Prompt: The result should be a word-for-word retyping of the entries below, free of pictures.

═══ Material provided ═══

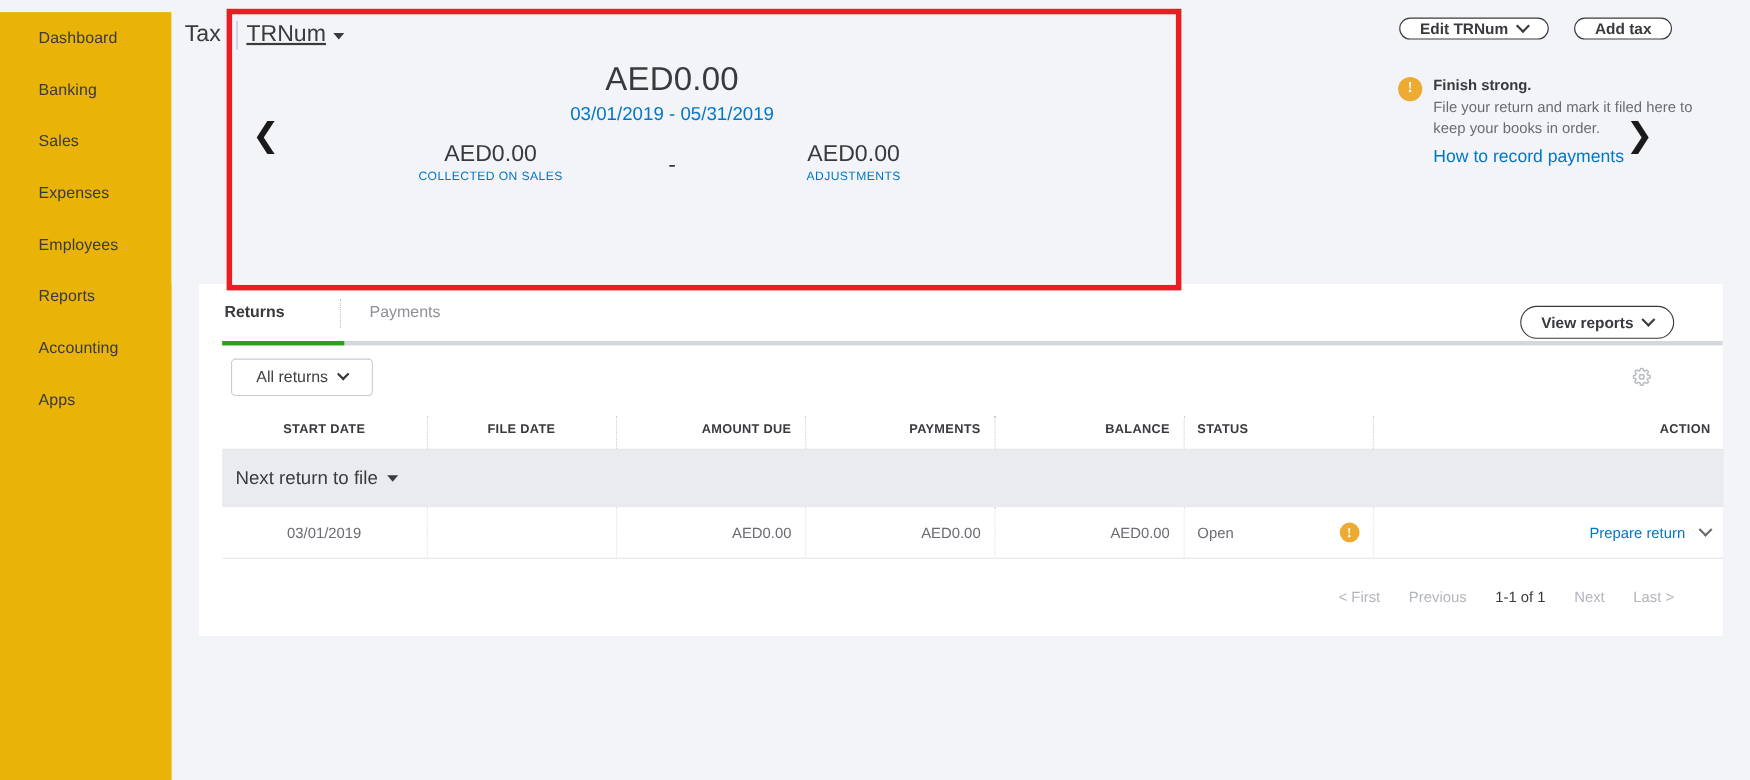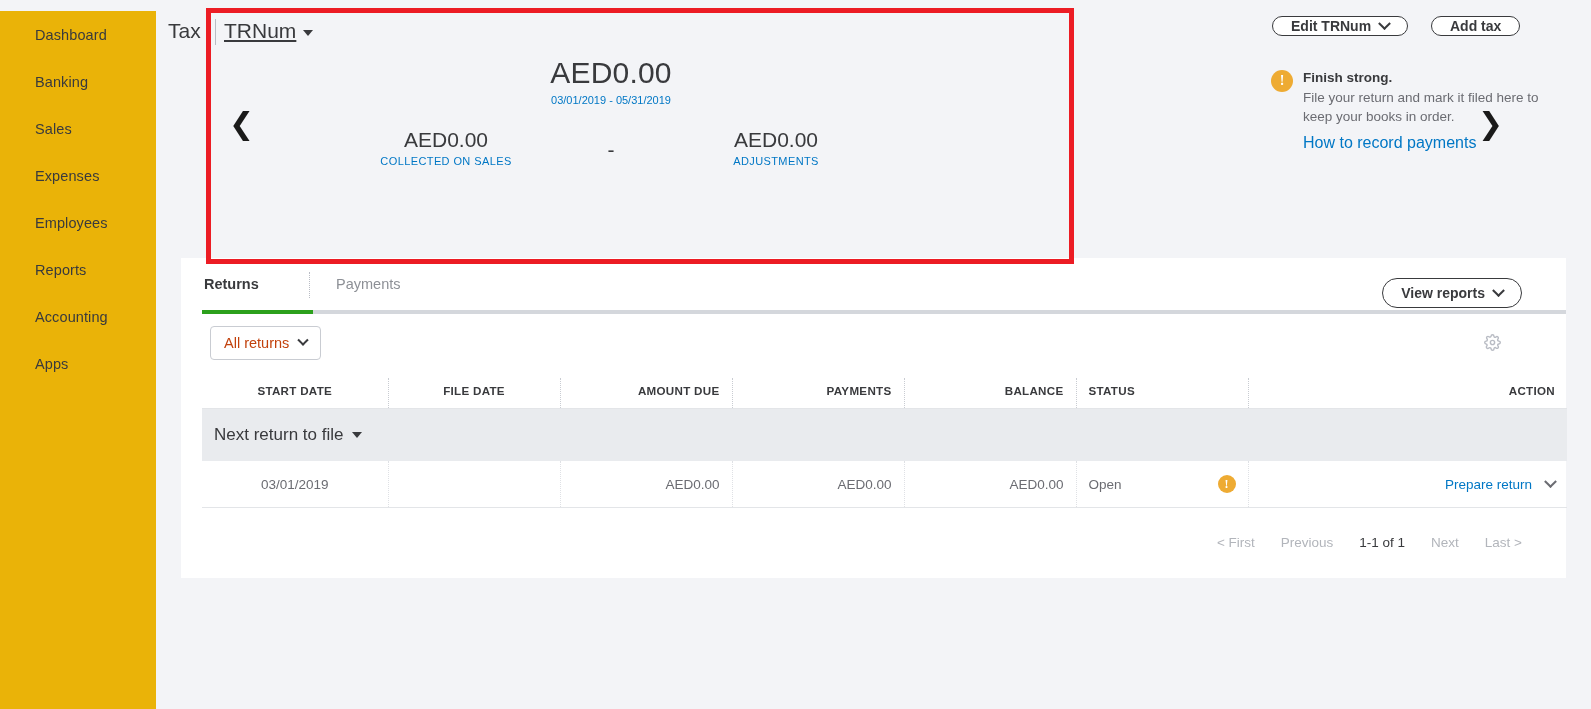"03/01/2019 - 05/31/2019" .total-range { font-size: 11px -> 17px }
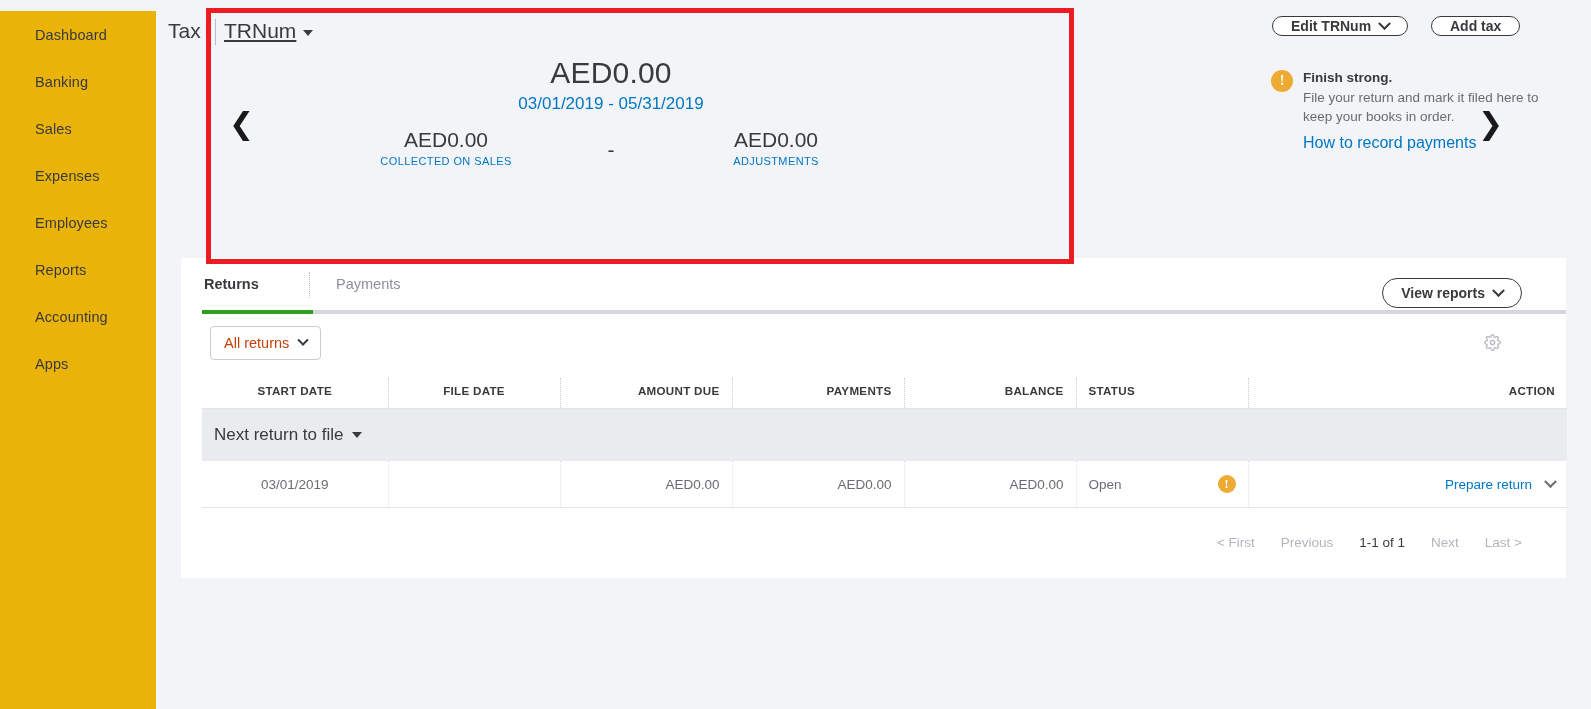"All returns" .btn-filter { color: #c2410c -> #404040; padding: 0 13px -> 0 22px }
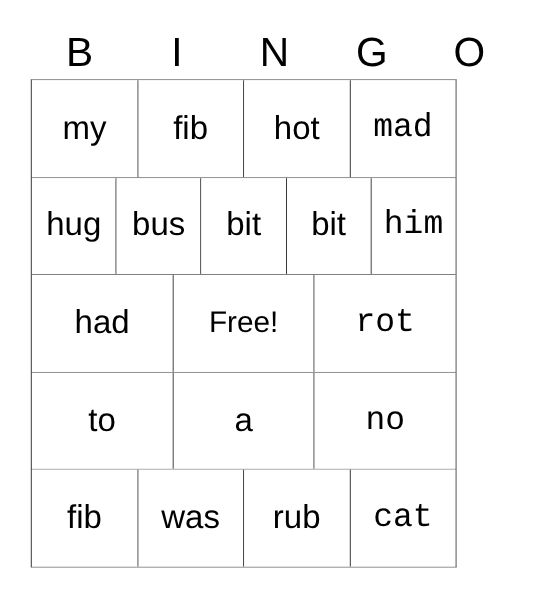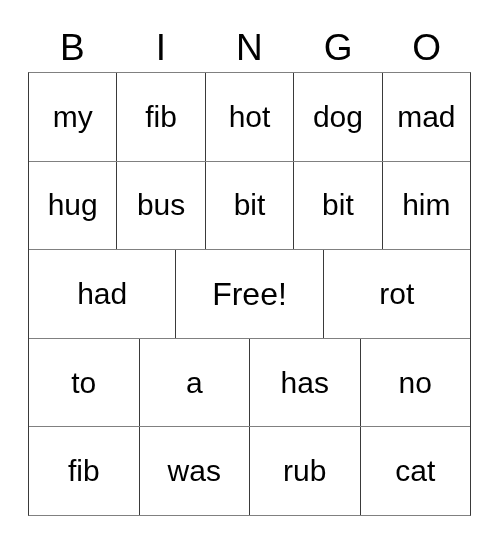"my" #bingo-grid { width: 443px -> 387px }
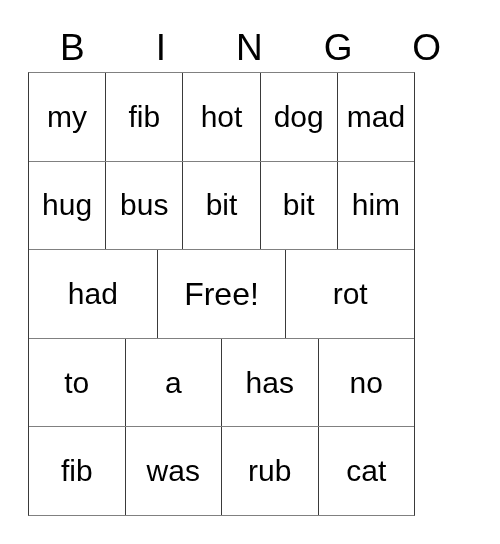"dog" div.bingo-cell { html: <div>dog</div> -> none }
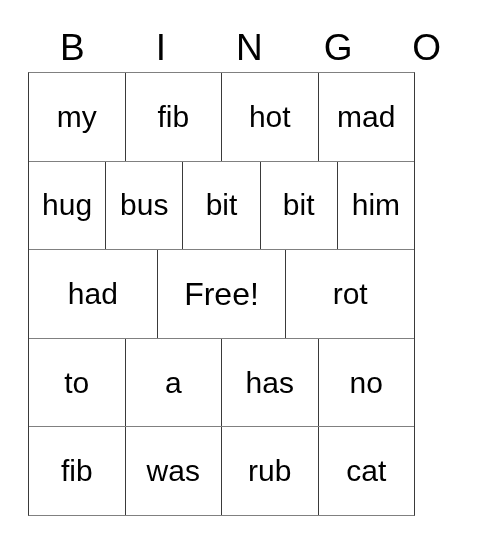"mad" .bingo-cell:last-child { font-family: none -> Liberation Mono, monospace }
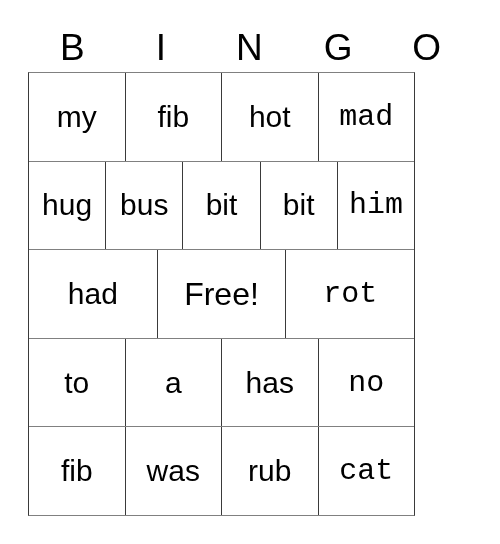"Free!" .bingo-cell.free { font-size: 32px -> 27px }
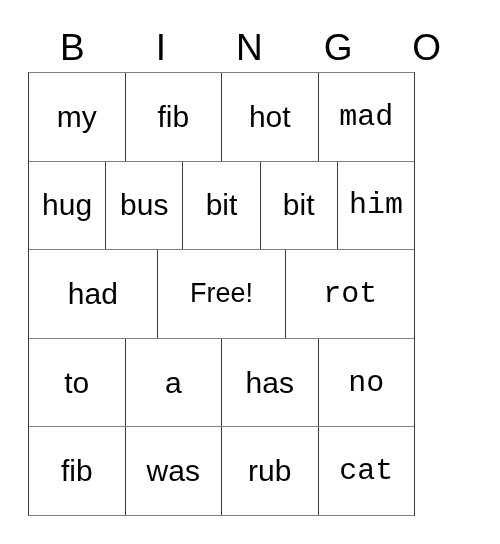"has" div.bingo-cell { html: <div>has</div> -> none }
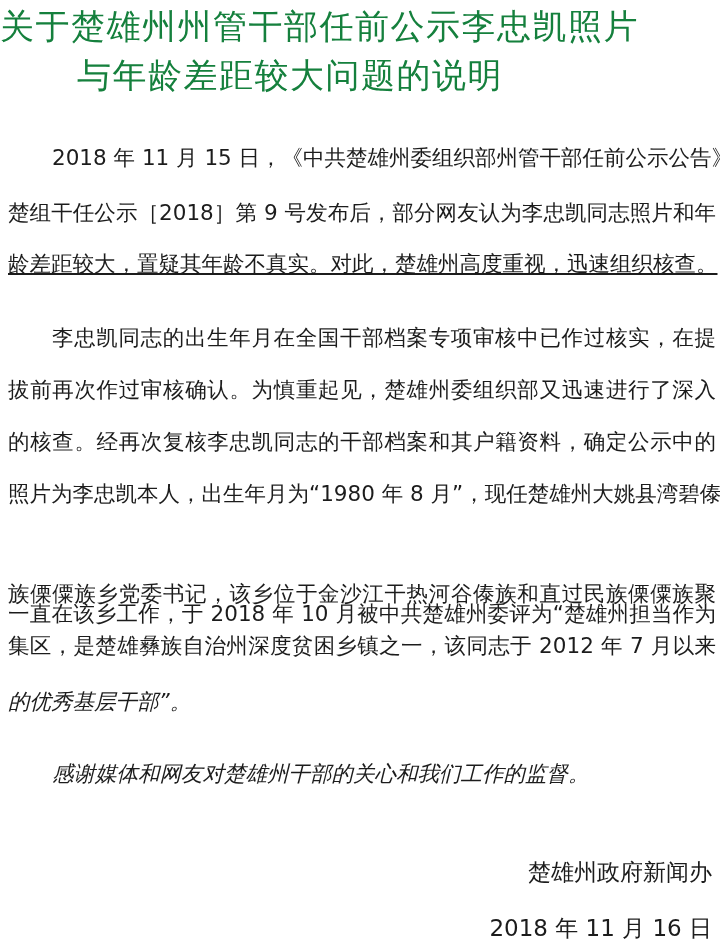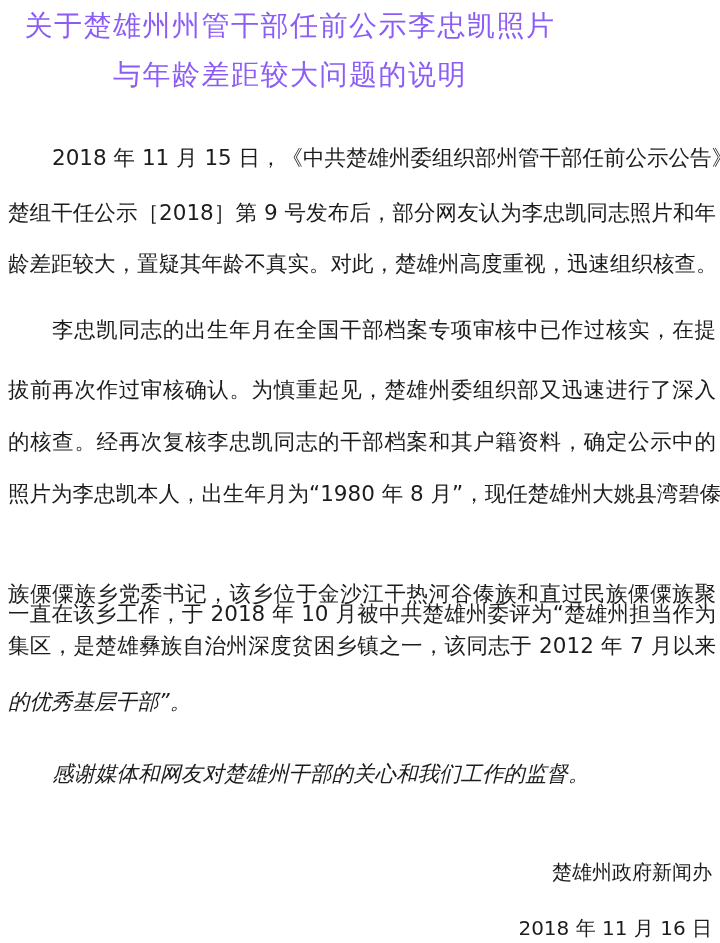"关于楚雄州州管干部任前公示李忠凯照片" .title-line { color: #8b5cf6 -> #15803d; font-size: 28px -> 34px }
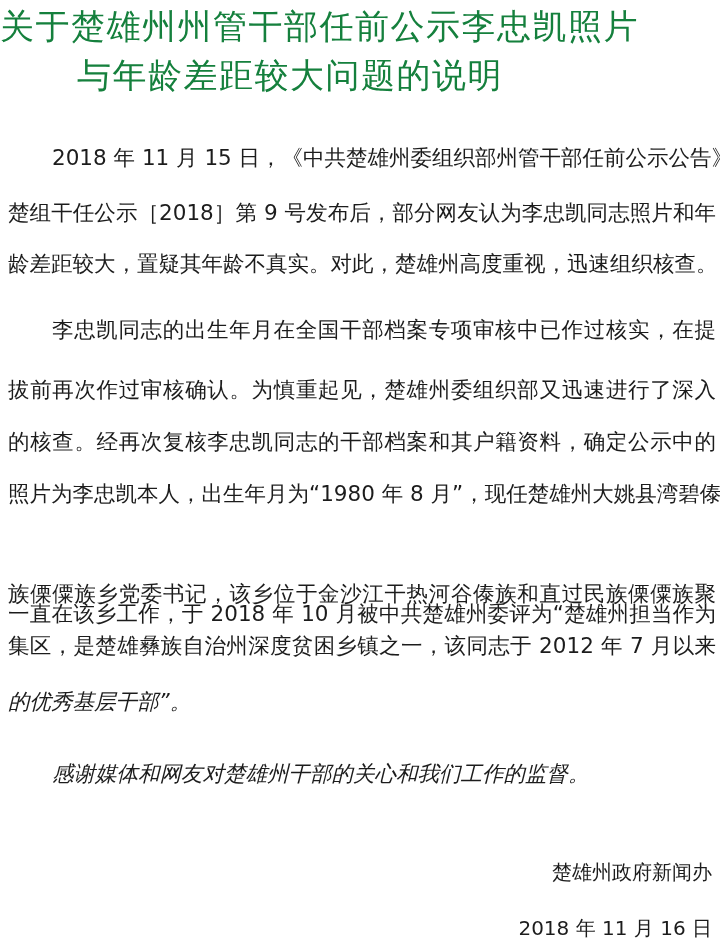"龄差距较大，置疑其年龄不真实。对此，楚雄州高度重视，迅速组织核查。" div.body-line { text-decoration: none -> underline }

═══

Result for this task:
"03/01/2019 - 05/31/2019" .total-range { font-size: 11px -> 17px }
"All returns" .btn-filter { color: #c2410c -> #404040; padding: 0 13px -> 0 22px }
"my" #bingo-grid { width: 443px -> 387px }
"dog" div.bingo-cell { html: <div>dog</div> -> none }
"mad" .bingo-cell:last-child { font-family: none -> Liberation Mono, monospace }
"Free!" .bingo-cell.free { font-size: 32px -> 27px }
"has" div.bingo-cell { html: <div>has</div> -> none }
"关于楚雄州州管干部任前公示李忠凯照片" .title-line { color: #8b5cf6 -> #15803d; font-size: 28px -> 34px }
"龄差距较大，置疑其年龄不真实。对此，楚雄州高度重视，迅速组织核查。" div.body-line { text-decoration: none -> underline }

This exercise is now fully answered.